Initialise $m_0 = 0$. Then
$$m_t = (1 - \beta_1) \sum_{i=1}^t \beta_1^{t-i} g_i.$$
If we assume $g_t$ is drawn from a stationary distribution with mean $\mathbb{E}[g]$,
$$\mathbb{E}[m_t] = (1 - \beta_1)\, \mathbb{E}[g] \sum_{i=1}^t \beta_1^{t-i} = (1 - \beta_1^t)\, \mathbb{E}[g].$$
So $m_t$ is biased low by a factor $(1 - \beta_1^t)$. At $t = 1$ this factor is $1 - \beta_1 = 0.1$, a tenfold bias. Dividing by $(1 - \beta_1^t)$ undoes the bias and lets the optimiser take meaningful steps from the very first iteration. The same argument applies to $v_t$. As $t \to \infty$, $\beta_1^t \to 0$ and the correction becomes negligible.
Why Adam is popular
- Robust to learning rate. A wide range of $\eta$ values give similar performance.
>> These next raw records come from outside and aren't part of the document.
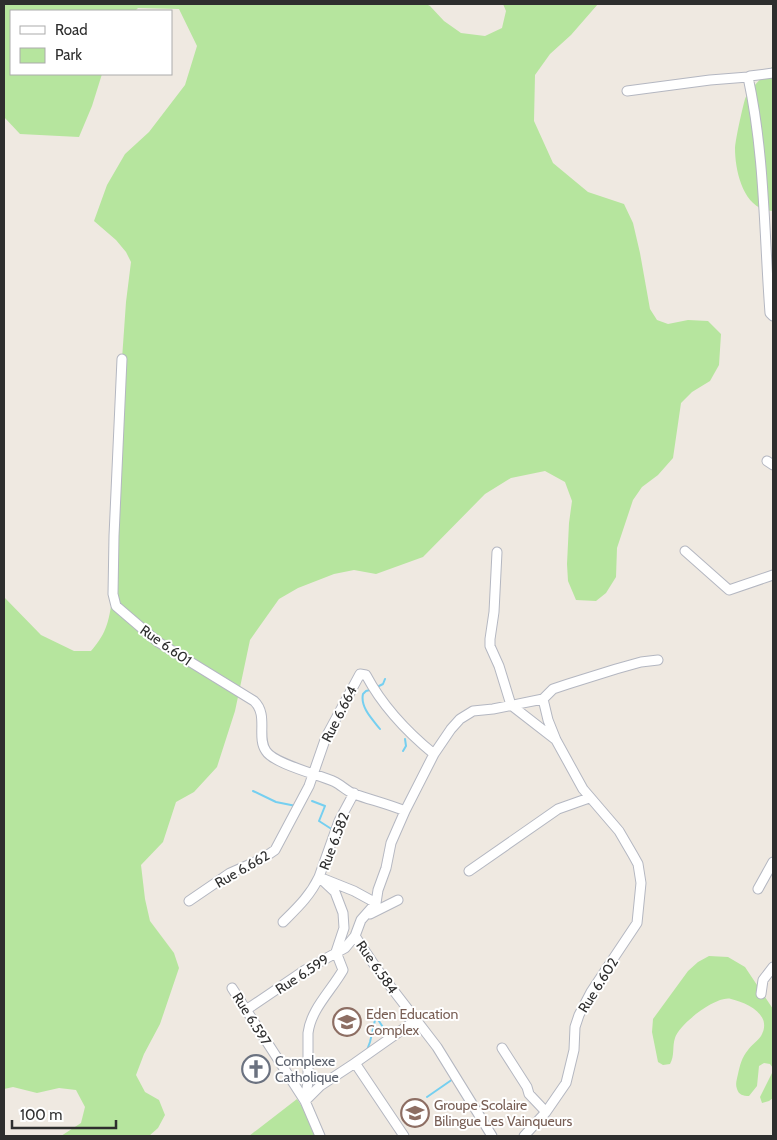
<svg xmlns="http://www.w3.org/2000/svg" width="777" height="1140" font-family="Cabin,sans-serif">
	<rect width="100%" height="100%" fill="#efe9e1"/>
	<!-- green -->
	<path fill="#b6e59e" d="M 4,4 L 426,4 L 430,6 L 444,21 L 461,33 L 485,36 L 502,28 L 506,11 L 503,4 L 598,4 L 571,35 L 550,54 L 535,75 L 534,121 L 553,163 L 588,192 L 624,204 L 633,223 L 640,253 L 650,309 L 657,320 L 668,324 L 688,320 L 708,321 L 721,334 L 719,365 L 710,381 L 692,392 L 681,403 L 673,458 L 658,475 L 642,487 L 633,500 L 617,548 L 616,577 L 606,593 L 596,601 L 576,600 L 568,581 L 567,564 L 569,523 L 572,501 L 565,482 L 545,471 L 511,478 L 485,494 L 423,557 L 376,574 L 354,570 L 334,574 L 298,588 L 279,599 L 250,640 L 235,711 L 217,767 L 194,792 L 176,802 L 163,842 L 141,865 L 145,899 L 150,921 L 174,953 L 179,968 L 160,1024 L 144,1054 L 136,1075 L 145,1092 L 159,1100 L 165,1115 L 158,1128 L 149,1136 L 61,1136 L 81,1123 L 85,1107 L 76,1090 L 59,1088 L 37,1093 L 13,1087 L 4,1089 L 4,597 L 41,635 L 74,651 L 91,651 C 108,632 109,619 113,594 L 122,359 L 126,302 L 131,262 L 126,252 L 116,240 L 94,221 L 107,185 L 125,154 L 149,132 L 185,85 L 197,46 L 179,9 L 138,8 L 135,11 L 11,11 L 11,74 L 102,74 L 92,106 L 79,137 L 20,134 L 4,117 Z
		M 773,63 L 773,211 C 744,211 735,172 735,148 C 736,137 742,110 745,99 C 748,90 765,75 772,67 Z
		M 709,956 L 728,957 L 745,967 L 773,1009 L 773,1068 L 770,1064 L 764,1063 L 759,1066 L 757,1086 L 749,1096 C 743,1096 739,1095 737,1089 C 735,1084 737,1079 738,1074 C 740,1065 742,1057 748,1050 C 751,1045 758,1041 761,1036 C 773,1015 748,1003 731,999 C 717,995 679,1024 675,1038 C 672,1047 675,1055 670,1064 L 663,1065 L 658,1062 L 652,1032 L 653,1019 L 688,971 L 698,962 Z
		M 773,1071 L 773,1098 L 769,1101 L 762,1103 L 760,1097 Z
		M 297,1099 L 321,1136 L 249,1136 Z"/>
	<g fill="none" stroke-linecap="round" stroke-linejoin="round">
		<!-- stream -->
		<path stroke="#75cff0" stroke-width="2" d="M 377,687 L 383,684 L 385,679
			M 370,690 L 366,691 L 363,694 C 360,707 372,719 380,729
			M 403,751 L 406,746 L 405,739
			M 253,791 L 276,802 L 296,806
			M 312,801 L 325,806 L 319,821 L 333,830
			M 377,1018 L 388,1035
			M 367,1050 L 370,1042 L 375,1020
			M 427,1097 L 453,1079"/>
		<defs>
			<path id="minor" d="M 773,73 L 750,76 L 748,77 C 765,155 764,235 770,313 L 773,316
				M 627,91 L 710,80 L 748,77
				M 122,359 L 114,536 L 113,594 L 116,606 L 158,642 L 254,701 C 269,715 256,737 266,751 C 274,764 320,775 335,782 C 341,785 347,791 354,794 C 371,800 388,804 405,811
				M 767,461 L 773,465
				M 685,551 L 729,590 L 773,575
				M 497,552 L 494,612 L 490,639 L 490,646 L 499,666 L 511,705 L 556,740
				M 543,699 L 553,689 L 568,684 L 616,669 L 641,662 L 658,660
				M 469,871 L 558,809 L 589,798
				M 758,889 L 773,862
				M 189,901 L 230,873 L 262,859 L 275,850 L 309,786 L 326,737 L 360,674 L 366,675 C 383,707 407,732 434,754
				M 370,914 L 398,900
				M 283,922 C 297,908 310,896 319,877 L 354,891 L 376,903
				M 355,936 L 377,969 L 437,1047 L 492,1136
				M 232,988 L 305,1101 L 320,1086 L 355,1063 L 404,1136
				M 761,994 L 763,980 L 773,967
				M 246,1010 L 305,970 L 345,948 L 355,936 L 361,920 L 376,903 L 378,890 L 386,868 L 391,843 L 405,811 L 434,754 L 451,729 L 460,719 L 473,711 L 493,709 L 543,699 L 548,720 L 556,740 L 583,789 L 619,831 L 633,855 L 638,864 L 641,883 L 637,923 L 591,992 L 579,1015 L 575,1027 L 574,1050 L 566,1083 L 546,1112 L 524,1136
				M 502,1048 L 527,1087 L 529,1094 L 546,1112
				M 355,1063 L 416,1020
				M 320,1136 L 305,1101 L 308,1082 L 308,1033 C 311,1009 331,991 343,970 L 336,952 L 344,928 L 343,913 L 335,892 L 319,877 L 339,821 L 354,793"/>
		</defs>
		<!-- minor casing -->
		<use href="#minor" stroke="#b4b7c1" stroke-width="11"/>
		<!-- minor -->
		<use href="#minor" stroke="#fff" stroke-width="9"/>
	</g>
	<!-- icons -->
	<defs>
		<symbol id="school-ring" viewBox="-11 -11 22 22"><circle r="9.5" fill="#fff" stroke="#8d6e63" stroke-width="1.5"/><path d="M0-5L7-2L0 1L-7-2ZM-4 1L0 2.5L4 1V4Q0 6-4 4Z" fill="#8d6e63"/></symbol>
		<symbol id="church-ring" viewBox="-11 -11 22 22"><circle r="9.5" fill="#fff" stroke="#6b7280" stroke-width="1.5"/><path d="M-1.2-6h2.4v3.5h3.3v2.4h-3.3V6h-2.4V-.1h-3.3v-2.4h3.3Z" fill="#6b7280"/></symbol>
	</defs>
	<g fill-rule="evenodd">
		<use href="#school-ring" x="331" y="1006" width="32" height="32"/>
		<use href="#church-ring" x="240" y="1053" width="32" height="32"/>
		<use href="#school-ring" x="399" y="1097" width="32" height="32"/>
	</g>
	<g text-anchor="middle" stroke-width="4" stroke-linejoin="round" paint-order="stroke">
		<!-- street labels -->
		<g font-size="14" fill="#2e2e2e" stroke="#fff">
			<text transform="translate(166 645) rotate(35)" y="5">Rue 6.601</text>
			<text transform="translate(339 714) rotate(-63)" y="5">Rue 6.664</text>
			<text transform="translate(334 841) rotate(-69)" y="5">Rue 6.582</text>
			<text transform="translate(242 869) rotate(-30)" y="5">Rue 6.662</text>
			<text transform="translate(377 967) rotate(55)" y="5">Rue 6.584</text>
			<text transform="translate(302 974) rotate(-33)" y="5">Rue 6.599</text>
			<text transform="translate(598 985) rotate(-58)" y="5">Rue 6.602</text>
			<text transform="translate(252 1019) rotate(58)" y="5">Rue 6.597</text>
		</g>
		<!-- education labels -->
		<g font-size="14" fill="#785e54" stroke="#fff" text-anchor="start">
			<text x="366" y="1019">Eden Education<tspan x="366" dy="16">Complex</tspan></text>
			<text x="434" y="1110">Groupe Scolaire<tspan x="434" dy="16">Bilingue Les Vainqueurs</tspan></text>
		</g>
		<!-- worship labels -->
		<g font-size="14" fill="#5b616d" stroke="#fff" text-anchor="start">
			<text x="275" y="1066">Complexe<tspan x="275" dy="16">Catholique</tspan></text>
		</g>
	</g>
	<!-- border -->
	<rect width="777" height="1140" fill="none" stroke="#2e2e2e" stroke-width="10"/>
	<!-- legend -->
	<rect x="10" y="10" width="162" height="65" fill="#ffffff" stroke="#ababab"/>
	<rect x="20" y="26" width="25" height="8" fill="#ffffff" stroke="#ababab"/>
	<text x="55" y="35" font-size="15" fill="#2e2e2e">Road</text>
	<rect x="20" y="48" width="25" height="15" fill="#b6e59e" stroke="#ababab"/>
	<text x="55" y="60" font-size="15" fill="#2e2e2e">Park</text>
	<!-- scale -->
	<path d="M12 1120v8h104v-8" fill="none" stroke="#2e2e2e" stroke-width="2.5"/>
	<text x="20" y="1120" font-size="15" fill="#2e2e2e" stroke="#ffffff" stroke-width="4" paint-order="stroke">100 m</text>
</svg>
- Per-parameter rates. Sparse parameters and dense parameters both train.
- Bias correction. The optimiser is well-behaved from step one.
- Default hyperparameters work. $\eta = 10^{-3}$ or $3 \times 10^{-4}$ is a near-universal starting point.
For Transformers, RNNs, and any model with mixed-density gradients, Adam is the default. For pure CNN image classification, well-tuned SGD with momentum sometimes generalises slightly better.
AdamW: decoupled weight decay
L2 regularisation adds a penalty $\tfrac{\lambda}{2}\|\theta\|^2$ to the loss. The gradient of the penalty is $\lambda \theta$. Naive Adam with L2 regularisation looks like
$$g_t \leftarrow g_t + \lambda \theta_t,$$
then applies the Adam update to $g_t$. The problem: the weight-decay term gets divided by $\sqrt{\hat v_t} + \epsilon$ along with everything else. Parameters with large second-moment estimates get less regularisation than those with small ones, the opposite of what we want.
Loshchilov and Hutter (2019) proposed decoupled weight decay:
$$\theta_{t+1} = \theta_t - \eta\, \frac{\hat m_t}{\sqrt{\hat v_t} + \epsilon} - \eta \lambda \theta_t.$$
The weight decay is applied directly to the parameter, not bundled into the gradient. It is genuinely a $\lambda$-fraction shrinkage per step, regardless of the second moment.
Empirically, AdamW with cosine learning rate decay improved results across the board. It is now the default optimiser for training Transformers and most modern architectures.
Worked example: bias correction matters. Suppose all gradients are exactly equal to $g$. Without bias correction at $t = 1$:
$m_1 = (1 - 0.9) g = 0.1 g$
The first step is ten times smaller than it should be. With correction: $\hat m_1 = m_1 / (1 - 0.9) = g$, the right size. Without bias correction, Adam would effectively need a higher initial learning rate, undoing some of its appeal.